INSTRUCTIONS FOR THE TASK
Each line of the records needs to be written out exactly, with any image left out.

ENTRIES PROVIDED Block Start

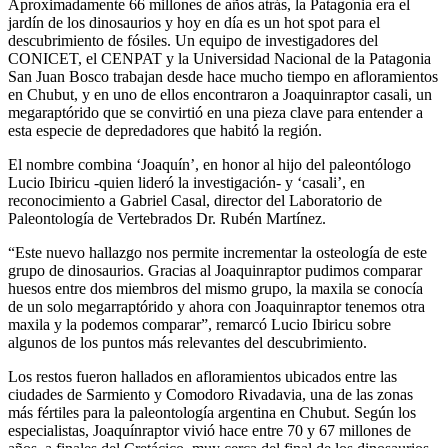
Aproximadamente 66 millones de años atrás, la Patagonia era el
jardín de los dinosaurios y hoy en día es un hot spot para el
descubrimiento de fósiles. Un equipo de investigadores del
CONICET, el CENPAT y la Universidad Nacional de la Patagonia
San Juan Bosco trabajan desde hace mucho tiempo en afloramientos
en Chubut, y en uno de ellos encontraron a Joaquinraptor casali, un
megaraptórido que se convirtió en una pieza clave para entender a
esta especie de depredadores que habitó la región.
El nombre combina ‘Joaquín’, en honor al hijo del paleontólogo
Lucio Ibiricu -quien lideró la investigación- y ‘casali’, en
reconocimiento a Gabriel Casal, director del Laboratorio de
Paleontología de Vertebrados Dr. Rubén Martínez.
“Este nuevo hallazgo nos permite incrementar la osteología de este
grupo de dinosaurios. Gracias al Joaquinraptor pudimos comparar
huesos entre dos miembros del mismo grupo, la maxila se conocía
de un solo megarraptórido y ahora con Joaquinraptor tenemos otra
maxila y la podemos comparar”, remarcó Lucio Ibiricu sobre
algunos de los puntos más relevantes del descubrimiento.
Los restos fueron hallados en afloramientos ubicados entre las
ciudades de Sarmiento y Comodoro Rivadavia, una de las zonas
más fértiles para la paleontología argentina en Chubut. Según los
especialistas, Joaquínraptor vivió hace entre 70 y 67 millones de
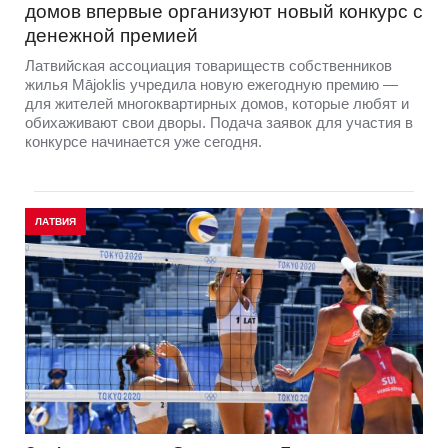
домов впервые организуют новый конкурс с
денежной премией
Латвийская ассоциация товариществ собственников
жилья Mājoklis учредила новую ежегодную премию —
для жителей многоквартирных домов, которые любят и
обихаживают свои дворы. Подача заявок для участия в
конкурсе начинается уже сегодня.
ЛАТВИЯ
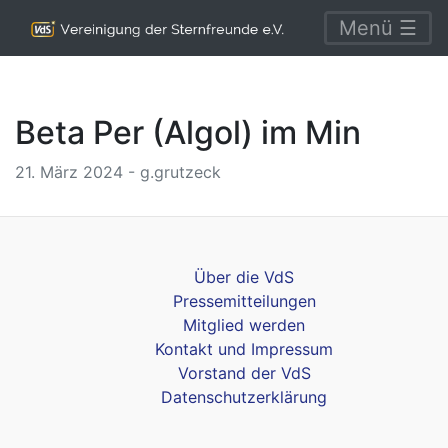
Menü ☰
Beta Per (Algol) im Min
21. März 2024 - g.grutzeck
Über die VdS
Pressemitteilungen
Mitglied werden
Kontakt und Impressum
Vorstand der VdS
Datenschutzerklärung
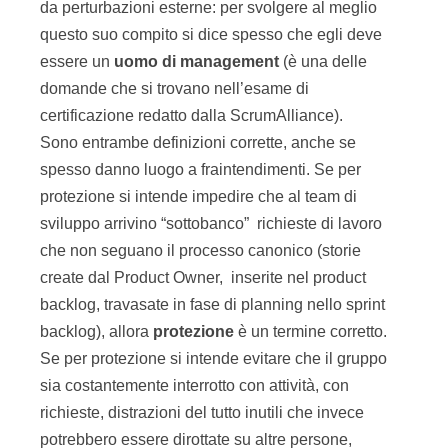
da perturbazioni esterne: per svolgere al meglio
questo suo compito si dice spesso che egli deve
essere un
uomo di management
(è una delle
domande che si trovano nell’esame di
certificazione redatto dalla ScrumAlliance).
Sono entrambe definizioni corrette, anche se
spesso danno luogo a fraintendimenti. Se per
protezione si intende impedire che al team di
sviluppo arrivino “sottobanco” richieste di lavoro
che non seguano il processo canonico (storie
create dal Product Owner, inserite nel product
backlog, travasate in fase di planning nello sprint
backlog), allora
protezione
è un termine corretto.
Se per protezione si intende evitare che il gruppo
sia costantemente interrotto con attività, con
richieste, distrazioni del tutto inutili che invece
potrebbero essere dirottate su altre persone,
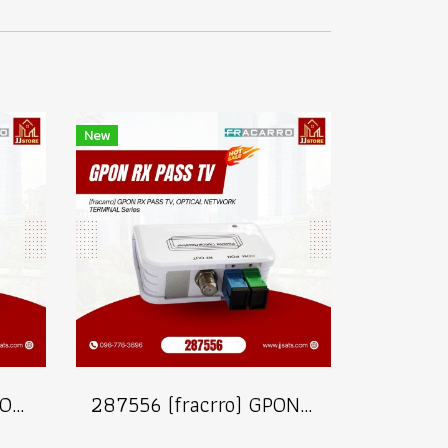
New
287557 (fracarro) GPON RX LITE TV OPTICAL NETWORK TERMINAL Series
287556 (fracrro) GPON RX PASS TV OPTICAL NETWORK TERMINAL Series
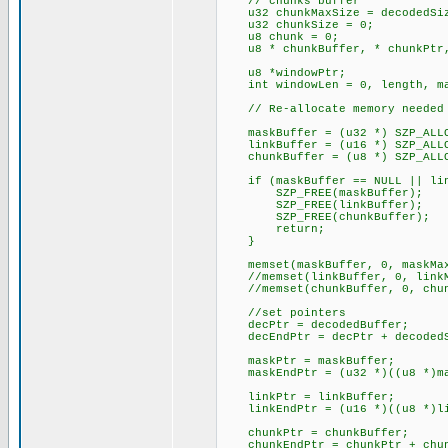
// chunks buffer
u32 chunkMaxSize = decodedSi
u32 chunkSize = 0;
u8 chunk = 0;
u8 * chunkBuffer, * chunkPtr,
u8 *windowPtr;
int windowLen = 0, length, ma
// Re-allocate memory needed
maskBuffer = (u32 *) SZP_ALLO
linkBuffer = (u16 *) SZP_ALLO
chunkBuffer = (u8 *) SZP_ALLO
if (maskBuffer == NULL || link
SZP_FREE(maskBuffer);
SZP_FREE(linkBuffer);
SZP_FREE(chunkBuffer);
return;
}
memset(maskBuffer, 0, maskMax
//memset(linkBuffer, 0, lin
//memset(chunkBuffer, 0, chun
//set pointers
decPtr = decodedBuffer;
decEndPtr = decPtr + decodedS
maskPtr = maskBuffer;
maskEndPtr = (u32 *)((u8 *)mas
linkPtr = linkBuffer;
linkEndPtr = (u16 *)((u8 *)lin
chunkPtr = chunkBuffer;
chunkEndPtr = chunkPtr + chun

ENTRIES PROVIDED Block End

RESPONSE AREA
Aproximadamente 66 millones de años atrás, la Patagonia era el
jardín de los dinosaurios y hoy en día es un hot spot para el
descubrimiento de fósiles. Un equipo de investigadores del
CONICET, el CENPAT y la Universidad Nacional de la Patagonia
San Juan Bosco trabajan desde hace mucho tiempo en afloramientos
en Chubut, y en uno de ellos encontraron a Joaquinraptor casali, un
megaraptórido que se convirtió en una pieza clave para entender a
esta especie de depredadores que habitó la región.
El nombre combina ‘Joaquín’, en honor al hijo del paleontólogo
Lucio Ibiricu -quien lideró la investigación- y ‘casali’, en
reconocimiento a Gabriel Casal, director del Laboratorio de
Paleontología de Vertebrados Dr. Rubén Martínez.
“Este nuevo hallazgo nos permite incrementar la osteología de este
grupo de dinosaurios. Gracias al Joaquinraptor pudimos comparar
huesos entre dos miembros del mismo grupo, la maxila se conocía
de un solo megarraptórido y ahora con Joaquinraptor tenemos otra
maxila y la podemos comparar”, remarcó Lucio Ibiricu sobre
algunos de los puntos más relevantes del descubrimiento.
Los restos fueron hallados en afloramientos ubicados entre las
ciudades de Sarmiento y Comodoro Rivadavia, una de las zonas
más fértiles para la paleontología argentina en Chubut. Según los
especialistas, Joaquínraptor vivió hace entre 70 y 67 millones de
домов впервые организуют новый конкурс с
денежной премией
Латвийская ассоциация товариществ собственников
жилья Mājoklis учредила новую ежегодную премию —
для жителей многоквартирных домов, которые любят и
обихаживают свои дворы. Подача заявок для участия в
конкурсе начинается уже сегодня.
ЛАТВИЯ
Menü ☰
Beta Per (Algol) im Min
21. März 2024 - g.grutzeck
Über die VdS
Pressemitteilungen
Mitglied werden
Kontakt und Impressum
Vorstand der VdS
Datenschutzerklärung
da perturbazioni esterne: per svolgere al meglio
questo suo compito si dice spesso che egli deve
essere un
uomo di management
(è una delle
domande che si trovano nell’esame di
certificazione redatto dalla ScrumAlliance).
Sono entrambe definizioni corrette, anche se
spesso danno luogo a fraintendimenti. Se per
protezione si intende impedire che al team di
sviluppo arrivino “sottobanco” richieste di lavoro
che non seguano il processo canonico (storie
create dal Product Owner, inserite nel product
backlog, travasate in fase di planning nello sprint
backlog), allora
protezione
è un termine corretto.
Se per protezione si intende evitare che il gruppo
sia costantemente interrotto con attività, con
richieste, distrazioni del tutto inutili che invece
potrebbero essere dirottate su altre persone,
New
287557 (fracarro) GPON RX LITE TV OPTICAL NETWORK TERMINAL Series
287556 (fracrro) GPON RX PASS TV OPTICAL NETWORK TERMINAL Series
// chunks buffer
u32 chunkMaxSize = decodedSi
u32 chunkSize = 0;
u8 chunk = 0;
u8 * chunkBuffer, * chunkPtr,
u8 *windowPtr;
int windowLen = 0, length, ma
// Re-allocate memory needed
maskBuffer = (u32 *) SZP_ALLO
linkBuffer = (u16 *) SZP_ALLO
chunkBuffer = (u8 *) SZP_ALLO
if (maskBuffer == NULL || link
SZP_FREE(maskBuffer);
SZP_FREE(linkBuffer);
SZP_FREE(chunkBuffer);
return;
}
memset(maskBuffer, 0, maskMax
//memset(linkBuffer, 0, lin
//memset(chunkBuffer, 0, chun
//set pointers
decPtr = decodedBuffer;
decEndPtr = decPtr + decodedS
maskPtr = maskBuffer;
maskEndPtr = (u32 *)((u8 *)mas
linkPtr = linkBuffer;
linkEndPtr = (u16 *)((u8 *)lin
chunkPtr = chunkBuffer;
chunkEndPtr = chunkPtr + chun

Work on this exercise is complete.